Data excerpts:
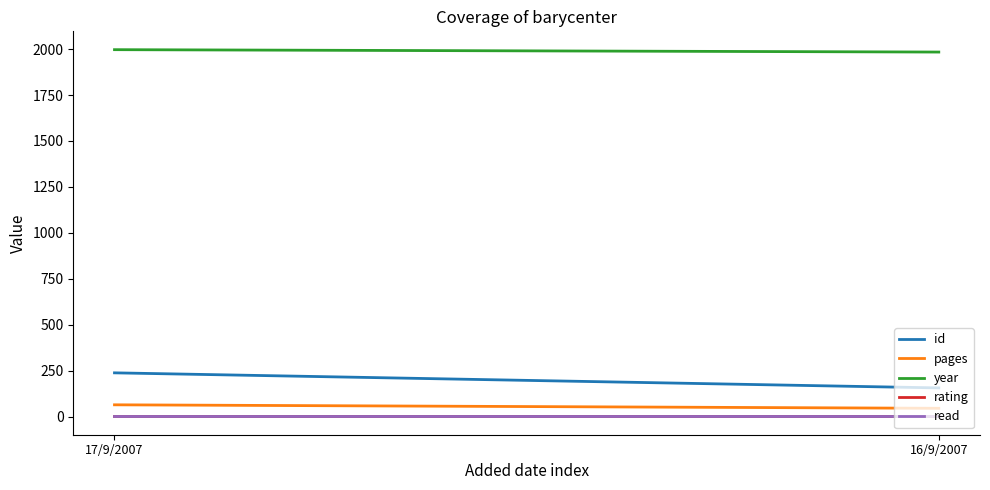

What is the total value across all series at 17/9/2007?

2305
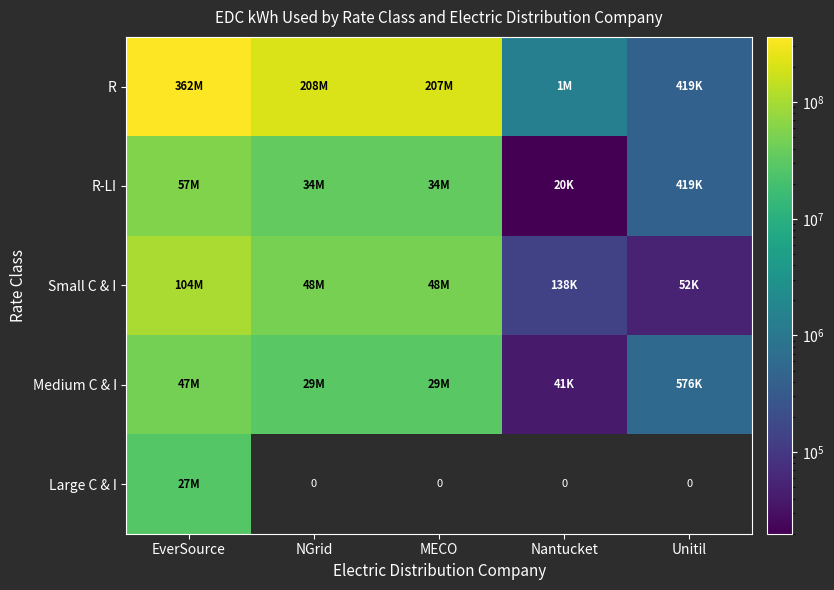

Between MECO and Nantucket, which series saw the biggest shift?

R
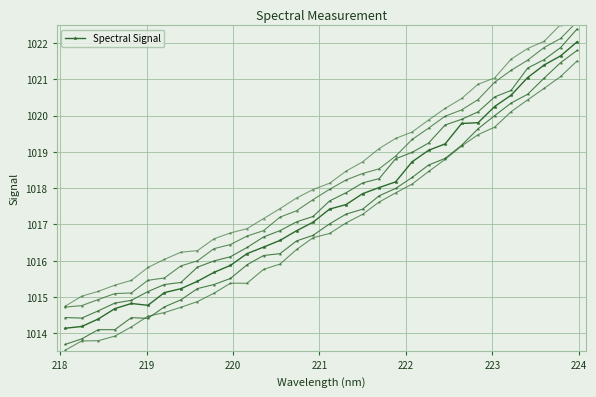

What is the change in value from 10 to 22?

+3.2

**Your instructions:** Rewrite every line of the rows above as a JSON list of strings, one string per line. Skip blank lines and leave the pictures out.

**Exercise output:**
[
  "What is the total value across all series at 17/9/2007?",
  "2305",
  "Between MECO and Nantucket, which series saw the biggest shift?",
  "R",
  "What is the change in value from 10 to 22?",
  "+3.2"
]